The Government’s previous attempt to impose a ban as part of wider animal welfare reforms was scrapped earlier this year, but the new law will be more tightly focused on exports.

It will ban the export of cattle, sheep, goats, pigs and horses in a move welcomed by campaigners, including actress Dame Joanna Lumley, who have long called for a prohibition.

Live exports will still be permitted in some circumstances, including racehorses being allowed to move for breeding and races.

If the Animal Welfare (Livestock Exports) Bill passes, it will prevent animals being sent to the continent for slaughter from England, but the UK Government plans to work with the administrations in Scotland and Wales to make this apply across Great Britain.

The measure is possible as a result of Brexit, which allows the UK to break away from the European Union’s rules governing live animal exports.

Although no animals have been exported for slaughter since the Government announced its intention to ban the practice in 2021, the legislation will ensure this is put on a permanent basis.

The Bill also includes promises of money for farmers to improve animal welfare conditions and a £4 million fund for smaller abattoirs.

Dame Joanna said: “This is absolutely marvellous news. Now the Government must deliver and ban the archaic practice of transporting live animals on long and arduous journeys overseas for slaughter or fattening once and for all.

“Exporting live animals is utterly unnecessary. They suffer enormous stress, exhaustion, dehydration and overcrowding.

“We have seen a series of broken promises from Government on this subject over the years, so this is very welcome news.

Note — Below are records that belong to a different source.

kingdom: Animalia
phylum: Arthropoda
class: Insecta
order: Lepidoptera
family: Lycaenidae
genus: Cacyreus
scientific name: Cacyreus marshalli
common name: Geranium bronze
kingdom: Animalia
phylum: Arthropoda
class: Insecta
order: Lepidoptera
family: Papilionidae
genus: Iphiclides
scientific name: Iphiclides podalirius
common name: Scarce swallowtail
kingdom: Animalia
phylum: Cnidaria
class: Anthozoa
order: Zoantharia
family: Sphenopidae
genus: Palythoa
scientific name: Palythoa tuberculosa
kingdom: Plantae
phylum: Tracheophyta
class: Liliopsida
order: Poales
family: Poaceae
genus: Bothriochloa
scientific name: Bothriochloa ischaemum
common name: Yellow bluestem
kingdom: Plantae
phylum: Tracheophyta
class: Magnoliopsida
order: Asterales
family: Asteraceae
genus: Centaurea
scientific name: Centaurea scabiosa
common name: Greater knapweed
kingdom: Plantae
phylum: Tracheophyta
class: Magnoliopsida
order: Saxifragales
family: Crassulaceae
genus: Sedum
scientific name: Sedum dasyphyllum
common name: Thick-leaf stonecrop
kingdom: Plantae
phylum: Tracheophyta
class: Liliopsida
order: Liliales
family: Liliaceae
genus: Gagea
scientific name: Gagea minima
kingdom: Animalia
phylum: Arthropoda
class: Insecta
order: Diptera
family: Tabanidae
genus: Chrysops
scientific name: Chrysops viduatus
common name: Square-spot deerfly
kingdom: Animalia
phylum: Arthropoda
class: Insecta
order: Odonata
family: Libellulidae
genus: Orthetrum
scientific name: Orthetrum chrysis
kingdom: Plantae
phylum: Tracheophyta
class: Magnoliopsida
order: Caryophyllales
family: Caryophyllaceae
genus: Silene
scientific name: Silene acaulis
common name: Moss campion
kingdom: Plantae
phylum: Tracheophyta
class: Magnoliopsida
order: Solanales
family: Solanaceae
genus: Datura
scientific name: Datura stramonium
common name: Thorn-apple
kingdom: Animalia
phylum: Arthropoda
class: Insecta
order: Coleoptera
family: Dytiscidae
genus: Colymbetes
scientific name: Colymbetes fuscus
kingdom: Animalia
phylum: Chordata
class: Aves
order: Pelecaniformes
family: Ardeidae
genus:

This Bill must now be passed as a matter of urgency.”

Compassion in World Farming’s chief public affairs manager James West said: “This is the first King’s Speech since Rishi Sunak became Prime Minister last October and we are really delighted he is taking the opportunity to address this issue.

“We welcome the Government choosing to recognise the widespread public and cross-party support by including a Bill to ban live exports during this parliamentary session and hope we will see swift progress on this issue, which is long over-due.”

While animal welfare groups welcomed the proposed ban on live exports, there were concerns at the absence of measures to outlaw the importation of hunting trophies in the King’s Speech.

The Tory manifesto in 2019 pledged to ban imports from trophy hunting of endangered animals but backbench legislation aimed at implementing this was effectively talked out in the House of Lords.

Claire Bass, senior director of campaigns and public affairs at Humane Society International/UK, said: “We’ve had enough of this Government promising a lot and delivering very little to stop animal cruelty.

“British trophy hunters travel around the world killing animals for fun – including endangered species like polar bears and leopards – and ship their souvenirs home to the UK, and over 80% of the British public believe this should stop. Today the Government has turned its back on them.”

The Prime Minister’s official spokesman said: “We are committed to the manifesto pledge.

“We will continue to explore the right way forward to meet that commitment.”

But he added: “We’re not setting that out at this point.”